La Sierra Leone annonce la relance de son opérateur historique avec un partenaire privé
mercredi 15 avril 2026
Le marché télécoms sierra-léonais est actuellement dominé par trois acteurs privés. Ils se partagent un parc mobile national fort de 8,2 millions d’abonnements en 2024, selon les sources officielles.
Les autorités sierra-léonaises veulent relancer l’opérateur historique des télécommunications, Sierratel, en difficulté depuis plusieurs années. Le gouvernement a conclu un accord avec un partenaire privé afin de rétablir et repositionner l’entreprise selon un nouveau modèle d’exploitation.
L’initiative a été annoncée le mardi 14 avril, à l’occasion d’une réunion réunissant le personnel de l’entreprise ainsi que le ministère de l’Emploi et le ministère de la Communication, de la Technologie et de l’Innovation.
Dans le cadre de ce partenariat, un paiement anticipé de 2 millions de dollars est prévu pour amorcer le règlement des engagements envers les employés, estimés à environ 6,3 millions de dollars. Outre le règlement des arriérés, l’exécutif entend agir sur plusieurs axes tels que la modernisation des infrastructures, la gestion de la dette extérieure et l’amélioration des conditions de travail.
« Cette relance constitue une étape importante pour restaurer les activités de Sierratel, préserver les actifs nationaux de télécommunications, améliorer la qualité des services et bâtir un secteur plus solide et durable », a indiqué le ministère chargé des TIC dans un communiqué.
Entre défis technologiques et financiers
Le déclin de Sierratel s’explique, selon les autorités, par une combinaison de contraintes technologiques et financières étroitement liées. À son arrivée au pouvoir en 2018, le gouvernement estime avoir hérité d’une entreprise déjà fortement dégradée, lourdement endettée envers ses employés, ses fournisseurs et plusieurs créanciers internationaux.
Ces engagements couvrent notamment des arriérés de salaires, des indemnités de fin de service, des allocations de congés et des cotisations syndicales, ainsi que des dettes envers des partenaires commerciaux et des institutions financières étrangères. L’entreprise devait en particulier plus de 35 millions de dollars à deux banques, une charge désormais assumée par l’État.
À ces difficultés financières s’est ajoutée l’obsolescence des infrastructures. Les choix technologiques opérés autour de 2014, avec un investissement massif dans le CDMA, avaient initialement permis à l’opérateur d’améliorer ses performances commerciales. Mais le basculement rapide du marché mondial vers le GSM a progressivement marginalisé cette technologie, rendant les équipements de Sierratel inadaptés.
Ce décalage technologique a accéléré la perte de compétitivité de l’entreprise. La migration des abonnés vers des réseaux concurrents plus performants a entraîné une contraction des revenus, plongeant l’opérateur dans une spirale de fragilité financière. Incapable de faire face à ses engagements, notamment le paiement régulier des salaires, Sierratel a vu ses passifs s’accumuler au fil des années.

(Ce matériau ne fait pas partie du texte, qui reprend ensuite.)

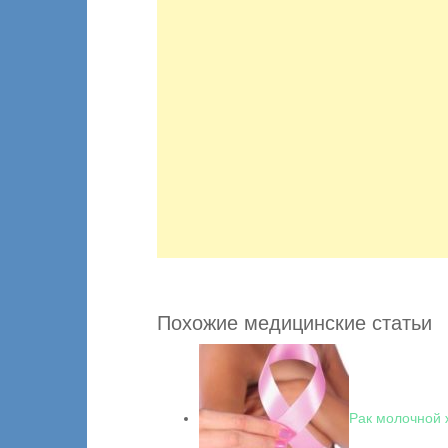
Похожие медицинские статьи
Рак молочной 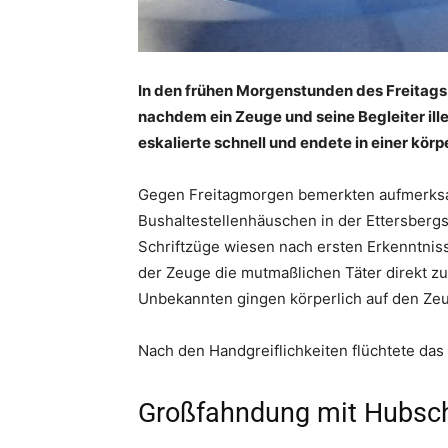
In den frühen Morgenstunden des Freitags
nachdem ein Zeuge und seine Begleiter illeg
eskalierte schnell und endete in einer kö
Gegen Freitagmorgen bemerkten aufmerks
Bushaltestellenhäuschen in der Ettersbergst
Schriftzüge wiesen nach ersten Erkenntniss
der Zeuge die mutmaßlichen Täter direkt zu
Unbekannten gingen körperlich auf den Zeu
Nach den Handgreiflichkeiten flüchtete da
Großfahndung mit Hubsch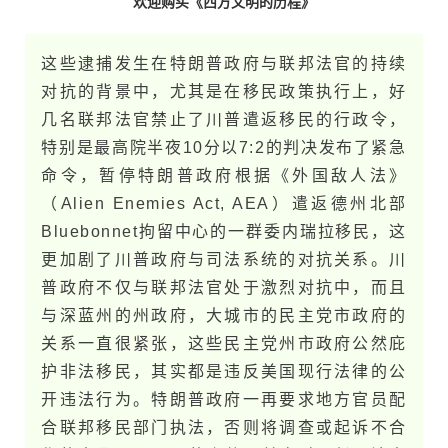
欢迎购买《西方文明的历程》
这些逮捕发生在特朗普政府与联邦法官的持续
对抗的背景中，尤其是在移民政策执行上，好
几名联邦法官禁止了川普遣返移民的行政令，
特别是最高院半夜10分以7:2的判决发布了紧急
命令，暂停特朗普政府根据《外国敌人法》
（Alien Enemies Act, AEA）遣返德州北部
Bluebonnet拘留中心的一群委内瑞拉移民，这
更加剧了川普政府与司法系统的对抗关系。川
普政府不仅与联邦法官处于激烈对抗中，而且
与深蓝州的州政府，大城市的民主党市政府的
关系一直很紧张，这些民主党州市政府公然庇
护非法移民，其实都是违反美国现行法律的公
开违法行为。特朗普政府一再要求地方官员配
合联邦移民部门执法，否则将调查或起诉不合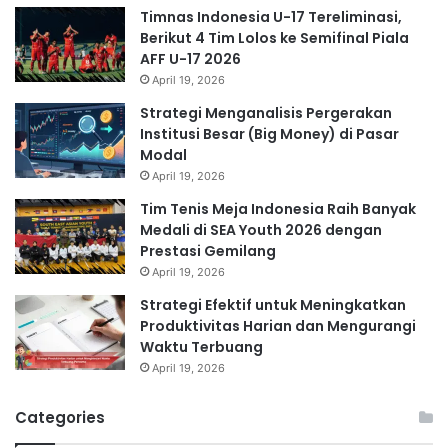
Timnas Indonesia U-17 Tereliminasi,
Berikut 4 Tim Lolos ke Semifinal Piala
AFF U-17 2026
April 19, 2026
Strategi Menganalisis Pergerakan
Institusi Besar (Big Money) di Pasar
Modal
April 19, 2026
Tim Tenis Meja Indonesia Raih Banyak
Medali di SEA Youth 2026 dengan
Prestasi Gemilang
April 19, 2026
Strategi Efektif untuk Meningkatkan
Produktivitas Harian dan Mengurangi
Waktu Terbuang
April 19, 2026
Categories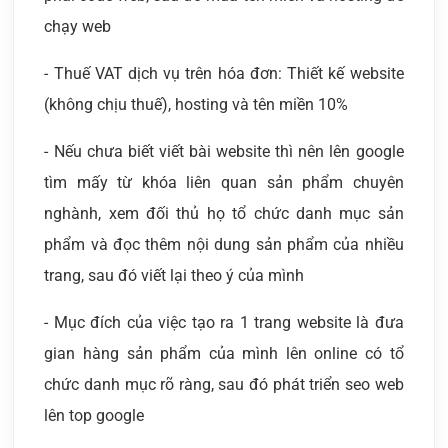
chạy web
- Thuế VAT dịch vụ trên hóa đơn: Thiết kế website
(không chịu thuế), hosting và tên miền 10%
- Nếu chưa biết viết bài website thì nên lên google
tìm mấy từ khóa liên quan sản phẩm chuyên
nghành, xem đối thủ họ tổ chức danh mục sản
phẩm và đọc thêm nội dung sản phẩm của nhiều
trang, sau đó viết lại theo ý của mình
- Mục đích của việc tạo ra 1 trang website là đưa
gian hàng sản phẩm của mình lên online có tổ
chức danh mục rõ ràng, sau đó phát triển seo web
lên top google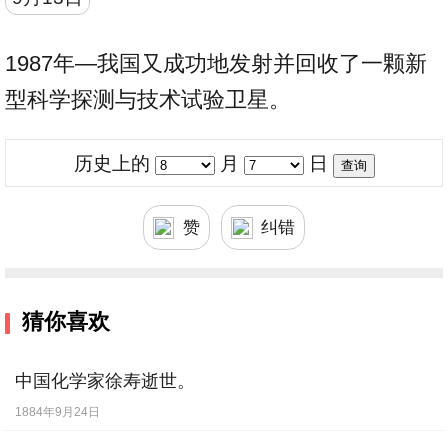
1987年—我国又成功地发射并回收了一颗新
型科学探测与技术试验卫星。
历史上的
月
日
赞
纠错
猜你喜欢
中国化学家徐寿逝世。
1884年9月24日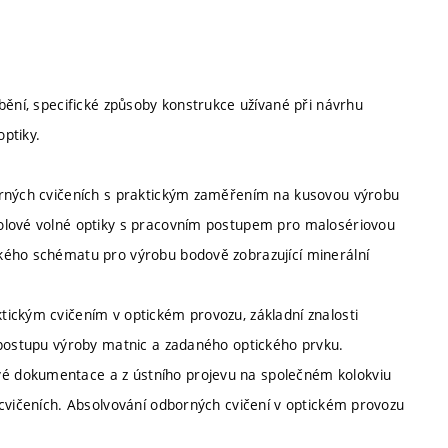
bění, specifické způsoby konstrukce užívané při návrhu
ptiky.
orných cvičeních s praktickým zaměřením na kusovou výrobu
nolové volné optiky s pracovním postupem pro malosériovou
kého schématu pro výrobu bodově zobrazující minerální
ickým cvičením v optickém provozu, základní znalosti
 postupu výroby matnic a zadaného optického prvku.
é dokumentace a z ústního projevu na společném kolokviu
 cvičeních. Absolvování odborných cvičení v optickém provozu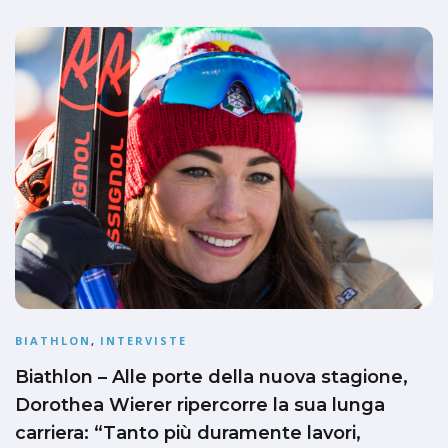
BIATHLON
,
INTERVISTE
Biathlon – Alle porte della nuova stagione,
Dorothea Wierer ripercorre la sua lunga
carriera: “Tanto più duramente lavori,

Au‑delà des équilibres financiers, la crise a également eu des répercussions sociales notables. Les retards de paiement ont affecté les conditions de vie des employés, certains étant confrontés à des difficultés croissantes pour faire face à des dépenses essentielles, notamment en matière d’éducation.
Un marché national dominé par les acteurs privés
À sa relance, Sierratel devra se faire une place sur un marché télécoms national dominé par des acteurs privés. Selon les données du régulateur télécoms, Africell comptait 4,46 millions d’abonnements à la téléphonie mobile à fin décembre 2024, pour une part de marché de 55 %. Suivent Orange et Qcell, qui contrôlaient respectivement 38 % et 7 % du parc national d’abonnements mobiles, estimé à 8,2 millions. La dernière donnée concernant Sierratel remonte à 2019, avec une part de marché de 1,95 %.
Sur le segment de la data mobile, Orange est leader du marché avec 2,16 millions d’abonnements et une part de marché de 60 % à fin décembre 2023. Africell contrôlait alors 27 % du parc national, contre 13 % pour Qcell.
Le gouvernement sierra-léonais reste toutefois convaincu que l’avenir de Sierratel dépendra de réformes audacieuses et d’investissements stratégiques pour retrouver sa place dans un environnement numérique en pleine évolution.